#### [INSTRUCTIONS FOR THE TASK]
Could you print each of the records below exactly?
(SUPPLIED DATA begins)
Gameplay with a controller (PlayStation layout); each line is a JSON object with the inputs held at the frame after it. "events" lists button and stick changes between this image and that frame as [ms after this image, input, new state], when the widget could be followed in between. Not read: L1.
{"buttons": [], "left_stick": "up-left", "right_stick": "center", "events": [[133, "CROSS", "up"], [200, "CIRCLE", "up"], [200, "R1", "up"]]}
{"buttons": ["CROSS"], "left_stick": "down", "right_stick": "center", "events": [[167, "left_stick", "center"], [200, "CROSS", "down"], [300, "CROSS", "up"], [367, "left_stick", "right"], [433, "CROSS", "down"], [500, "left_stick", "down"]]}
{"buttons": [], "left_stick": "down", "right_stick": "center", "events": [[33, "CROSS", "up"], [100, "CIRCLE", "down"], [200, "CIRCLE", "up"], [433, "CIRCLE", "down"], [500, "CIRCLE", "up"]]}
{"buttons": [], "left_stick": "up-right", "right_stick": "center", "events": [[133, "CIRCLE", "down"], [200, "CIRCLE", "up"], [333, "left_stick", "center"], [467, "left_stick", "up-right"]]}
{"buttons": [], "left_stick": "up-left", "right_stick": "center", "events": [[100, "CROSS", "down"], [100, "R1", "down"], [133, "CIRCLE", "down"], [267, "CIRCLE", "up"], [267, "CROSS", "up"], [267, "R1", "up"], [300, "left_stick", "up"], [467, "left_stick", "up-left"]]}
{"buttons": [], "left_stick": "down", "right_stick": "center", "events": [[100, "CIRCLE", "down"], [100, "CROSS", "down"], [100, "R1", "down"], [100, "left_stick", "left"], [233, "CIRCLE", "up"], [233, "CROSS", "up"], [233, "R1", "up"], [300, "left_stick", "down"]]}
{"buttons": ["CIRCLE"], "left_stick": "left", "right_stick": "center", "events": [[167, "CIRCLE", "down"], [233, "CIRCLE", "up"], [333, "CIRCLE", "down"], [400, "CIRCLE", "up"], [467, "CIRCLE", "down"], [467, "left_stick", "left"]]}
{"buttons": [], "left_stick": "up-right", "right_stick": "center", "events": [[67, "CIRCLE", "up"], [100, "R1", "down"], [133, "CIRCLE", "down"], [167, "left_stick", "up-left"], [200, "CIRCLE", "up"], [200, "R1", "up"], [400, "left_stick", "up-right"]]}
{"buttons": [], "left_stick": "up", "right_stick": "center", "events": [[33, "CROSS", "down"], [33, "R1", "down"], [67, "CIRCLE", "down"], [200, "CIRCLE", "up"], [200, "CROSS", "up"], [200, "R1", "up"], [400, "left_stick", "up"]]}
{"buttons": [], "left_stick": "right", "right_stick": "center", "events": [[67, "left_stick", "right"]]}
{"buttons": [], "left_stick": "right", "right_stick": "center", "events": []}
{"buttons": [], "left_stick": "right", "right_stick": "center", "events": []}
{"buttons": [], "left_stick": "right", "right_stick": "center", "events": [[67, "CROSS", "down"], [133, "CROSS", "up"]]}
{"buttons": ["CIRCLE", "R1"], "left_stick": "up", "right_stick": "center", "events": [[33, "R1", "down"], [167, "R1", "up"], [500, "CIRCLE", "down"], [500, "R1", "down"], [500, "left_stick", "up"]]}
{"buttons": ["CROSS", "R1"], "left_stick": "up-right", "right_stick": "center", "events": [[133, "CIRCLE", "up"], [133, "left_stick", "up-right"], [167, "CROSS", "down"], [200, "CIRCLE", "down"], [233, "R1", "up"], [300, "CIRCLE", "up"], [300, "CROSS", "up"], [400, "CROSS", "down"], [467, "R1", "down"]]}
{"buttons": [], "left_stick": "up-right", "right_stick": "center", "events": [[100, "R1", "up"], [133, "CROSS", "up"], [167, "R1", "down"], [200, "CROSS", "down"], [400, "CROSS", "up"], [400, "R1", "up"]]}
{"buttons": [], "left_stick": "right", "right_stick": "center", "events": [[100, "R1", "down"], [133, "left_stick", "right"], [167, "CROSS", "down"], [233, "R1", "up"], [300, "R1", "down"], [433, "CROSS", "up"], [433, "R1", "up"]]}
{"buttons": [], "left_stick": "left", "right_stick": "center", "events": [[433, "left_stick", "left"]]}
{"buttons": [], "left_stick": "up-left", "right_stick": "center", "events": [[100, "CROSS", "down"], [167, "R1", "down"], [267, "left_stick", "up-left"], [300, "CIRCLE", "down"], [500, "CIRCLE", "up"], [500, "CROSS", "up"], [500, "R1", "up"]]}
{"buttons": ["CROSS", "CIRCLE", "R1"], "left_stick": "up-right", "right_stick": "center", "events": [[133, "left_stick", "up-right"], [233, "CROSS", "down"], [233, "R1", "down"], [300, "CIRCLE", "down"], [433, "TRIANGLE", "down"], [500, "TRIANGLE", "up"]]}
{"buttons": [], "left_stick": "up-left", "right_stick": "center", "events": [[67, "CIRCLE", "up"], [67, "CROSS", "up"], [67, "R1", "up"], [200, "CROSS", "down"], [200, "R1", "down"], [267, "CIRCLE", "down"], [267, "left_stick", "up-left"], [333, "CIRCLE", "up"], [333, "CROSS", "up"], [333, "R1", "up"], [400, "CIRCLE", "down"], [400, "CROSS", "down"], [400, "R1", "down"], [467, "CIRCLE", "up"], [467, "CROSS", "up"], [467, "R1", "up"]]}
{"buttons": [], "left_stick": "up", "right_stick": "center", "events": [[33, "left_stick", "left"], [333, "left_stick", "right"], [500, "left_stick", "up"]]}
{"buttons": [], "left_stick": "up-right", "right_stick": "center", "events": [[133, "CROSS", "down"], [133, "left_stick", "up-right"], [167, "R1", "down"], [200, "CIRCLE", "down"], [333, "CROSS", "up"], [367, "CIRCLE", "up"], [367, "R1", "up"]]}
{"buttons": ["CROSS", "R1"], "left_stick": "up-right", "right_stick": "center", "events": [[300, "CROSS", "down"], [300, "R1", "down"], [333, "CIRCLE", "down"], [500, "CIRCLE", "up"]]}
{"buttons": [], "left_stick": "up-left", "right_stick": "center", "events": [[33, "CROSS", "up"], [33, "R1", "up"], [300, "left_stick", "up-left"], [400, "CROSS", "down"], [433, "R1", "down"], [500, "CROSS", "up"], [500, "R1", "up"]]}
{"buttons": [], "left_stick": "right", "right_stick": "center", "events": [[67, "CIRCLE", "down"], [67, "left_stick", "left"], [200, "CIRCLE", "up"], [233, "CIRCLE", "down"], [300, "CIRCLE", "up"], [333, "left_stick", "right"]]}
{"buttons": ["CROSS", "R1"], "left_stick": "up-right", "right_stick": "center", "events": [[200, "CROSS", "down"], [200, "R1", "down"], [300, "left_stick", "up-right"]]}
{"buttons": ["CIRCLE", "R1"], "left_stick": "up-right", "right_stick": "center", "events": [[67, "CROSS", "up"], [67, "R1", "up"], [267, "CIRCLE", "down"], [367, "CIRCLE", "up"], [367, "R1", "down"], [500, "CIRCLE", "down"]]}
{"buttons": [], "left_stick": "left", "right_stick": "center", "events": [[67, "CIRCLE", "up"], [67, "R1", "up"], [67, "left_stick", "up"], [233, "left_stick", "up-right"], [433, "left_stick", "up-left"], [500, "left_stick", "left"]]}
(SUPPLIED DATA ends)
#### [TASK ANSWER]
Gameplay with a controller (PlayStation layout); each line is a JSON object with the inputs held at the frame after it. "events" lists button and stick changes between this image and that frame as [ms after this image, input, new state], when the widget could be followed in between. Not read: L1.
{"buttons": [], "left_stick": "up-left", "right_stick": "center", "events": [[133, "CROSS", "up"], [200, "CIRCLE", "up"], [200, "R1", "up"]]}
{"buttons": ["CROSS"], "left_stick": "down", "right_stick": "center", "events": [[167, "left_stick", "center"], [200, "CROSS", "down"], [300, "CROSS", "up"], [367, "left_stick", "right"], [433, "CROSS", "down"], [500, "left_stick", "down"]]}
{"buttons": [], "left_stick": "down", "right_stick": "center", "events": [[33, "CROSS", "up"], [100, "CIRCLE", "down"], [200, "CIRCLE", "up"], [433, "CIRCLE", "down"], [500, "CIRCLE", "up"]]}
{"buttons": [], "left_stick": "up-right", "right_stick": "center", "events": [[133, "CIRCLE", "down"], [200, "CIRCLE", "up"], [333, "left_stick", "center"], [467, "left_stick", "up-right"]]}
{"buttons": [], "left_stick": "up-left", "right_stick": "center", "events": [[100, "CROSS", "down"], [100, "R1", "down"], [133, "CIRCLE", "down"], [267, "CIRCLE", "up"], [267, "CROSS", "up"], [267, "R1", "up"], [300, "left_stick", "up"], [467, "left_stick", "up-left"]]}
{"buttons": [], "left_stick": "down", "right_stick": "center", "events": [[100, "CIRCLE", "down"], [100, "CROSS", "down"], [100, "R1", "down"], [100, "left_stick", "left"], [233, "CIRCLE", "up"], [233, "CROSS", "up"], [233, "R1", "up"], [300, "left_stick", "down"]]}
{"buttons": ["CIRCLE"], "left_stick": "left", "right_stick": "center", "events": [[167, "CIRCLE", "down"], [233, "CIRCLE", "up"], [333, "CIRCLE", "down"], [400, "CIRCLE", "up"], [467, "CIRCLE", "down"], [467, "left_stick", "left"]]}
{"buttons": [], "left_stick": "up-right", "right_stick": "center", "events": [[67, "CIRCLE", "up"], [100, "R1", "down"], [133, "CIRCLE", "down"], [167, "left_stick", "up-left"], [200, "CIRCLE", "up"], [200, "R1", "up"], [400, "left_stick", "up-right"]]}
{"buttons": [], "left_stick": "up", "right_stick": "center", "events": [[33, "CROSS", "down"], [33, "R1", "down"], [67, "CIRCLE", "down"], [200, "CIRCLE", "up"], [200, "CROSS", "up"], [200, "R1", "up"], [400, "left_stick", "up"]]}
{"buttons": [], "left_stick": "right", "right_stick": "center", "events": [[67, "left_stick", "right"]]}
{"buttons": [], "left_stick": "right", "right_stick": "center", "events": []}
{"buttons": [], "left_stick": "right", "right_stick": "center", "events": []}
{"buttons": [], "left_stick": "right", "right_stick": "center", "events": [[67, "CROSS", "down"], [133, "CROSS", "up"]]}
{"buttons": ["CIRCLE", "R1"], "left_stick": "up", "right_stick": "center", "events": [[33, "R1", "down"], [167, "R1", "up"], [500, "CIRCLE", "down"], [500, "R1", "down"], [500, "left_stick", "up"]]}
{"buttons": ["CROSS", "R1"], "left_stick": "up-right", "right_stick": "center", "events": [[133, "CIRCLE", "up"], [133, "left_stick", "up-right"], [167, "CROSS", "down"], [200, "CIRCLE", "down"], [233, "R1", "up"], [300, "CIRCLE", "up"], [300, "CROSS", "up"], [400, "CROSS", "down"], [467, "R1", "down"]]}
{"buttons": [], "left_stick": "up-right", "right_stick": "center", "events": [[100, "R1", "up"], [133, "CROSS", "up"], [167, "R1", "down"], [200, "CROSS", "down"], [400, "CROSS", "up"], [400, "R1", "up"]]}
{"buttons": [], "left_stick": "right", "right_stick": "center", "events": [[100, "R1", "down"], [133, "left_stick", "right"], [167, "CROSS", "down"], [233, "R1", "up"], [300, "R1", "down"], [433, "CROSS", "up"], [433, "R1", "up"]]}
{"buttons": [], "left_stick": "left", "right_stick": "center", "events": [[433, "left_stick", "left"]]}
{"buttons": [], "left_stick": "up-left", "right_stick": "center", "events": [[100, "CROSS", "down"], [167, "R1", "down"], [267, "left_stick", "up-left"], [300, "CIRCLE", "down"], [500, "CIRCLE", "up"], [500, "CROSS", "up"], [500, "R1", "up"]]}
{"buttons": ["CROSS", "CIRCLE", "R1"], "left_stick": "up-right", "right_stick": "center", "events": [[133, "left_stick", "up-right"], [233, "CROSS", "down"], [233, "R1", "down"], [300, "CIRCLE", "down"], [433, "TRIANGLE", "down"], [500, "TRIANGLE", "up"]]}
{"buttons": [], "left_stick": "up-left", "right_stick": "center", "events": [[67, "CIRCLE", "up"], [67, "CROSS", "up"], [67, "R1", "up"], [200, "CROSS", "down"], [200, "R1", "down"], [267, "CIRCLE", "down"], [267, "left_stick", "up-left"], [333, "CIRCLE", "up"], [333, "CROSS", "up"], [333, "R1", "up"], [400, "CIRCLE", "down"], [400, "CROSS", "down"], [400, "R1", "down"], [467, "CIRCLE", "up"], [467, "CROSS", "up"], [467, "R1", "up"]]}
{"buttons": [], "left_stick": "up", "right_stick": "center", "events": [[33, "left_stick", "left"], [333, "left_stick", "right"], [500, "left_stick", "up"]]}
{"buttons": [], "left_stick": "up-right", "right_stick": "center", "events": [[133, "CROSS", "down"], [133, "left_stick", "up-right"], [167, "R1", "down"], [200, "CIRCLE", "down"], [333, "CROSS", "up"], [367, "CIRCLE", "up"], [367, "R1", "up"]]}
{"buttons": ["CROSS", "R1"], "left_stick": "up-right", "right_stick": "center", "events": [[300, "CROSS", "down"], [300, "R1", "down"], [333, "CIRCLE", "down"], [500, "CIRCLE", "up"]]}
{"buttons": [], "left_stick": "up-left", "right_stick": "center", "events": [[33, "CROSS", "up"], [33, "R1", "up"], [300, "left_stick", "up-left"], [400, "CROSS", "down"], [433, "R1", "down"], [500, "CROSS", "up"], [500, "R1", "up"]]}
{"buttons": [], "left_stick": "right", "right_stick": "center", "events": [[67, "CIRCLE", "down"], [67, "left_stick", "left"], [200, "CIRCLE", "up"], [233, "CIRCLE", "down"], [300, "CIRCLE", "up"], [333, "left_stick", "right"]]}
{"buttons": ["CROSS", "R1"], "left_stick": "up-right", "right_stick": "center", "events": [[200, "CROSS", "down"], [200, "R1", "down"], [300, "left_stick", "up-right"]]}
{"buttons": ["CIRCLE", "R1"], "left_stick": "up-right", "right_stick": "center", "events": [[67, "CROSS", "up"], [67, "R1", "up"], [267, "CIRCLE", "down"], [367, "CIRCLE", "up"], [367, "R1", "down"], [500, "CIRCLE", "down"]]}
{"buttons": [], "left_stick": "left", "right_stick": "center", "events": [[67, "CIRCLE", "up"], [67, "R1", "up"], [67, "left_stick", "up"], [233, "left_stick", "up-right"], [433, "left_stick", "up-left"], [500, "left_stick", "left"]]}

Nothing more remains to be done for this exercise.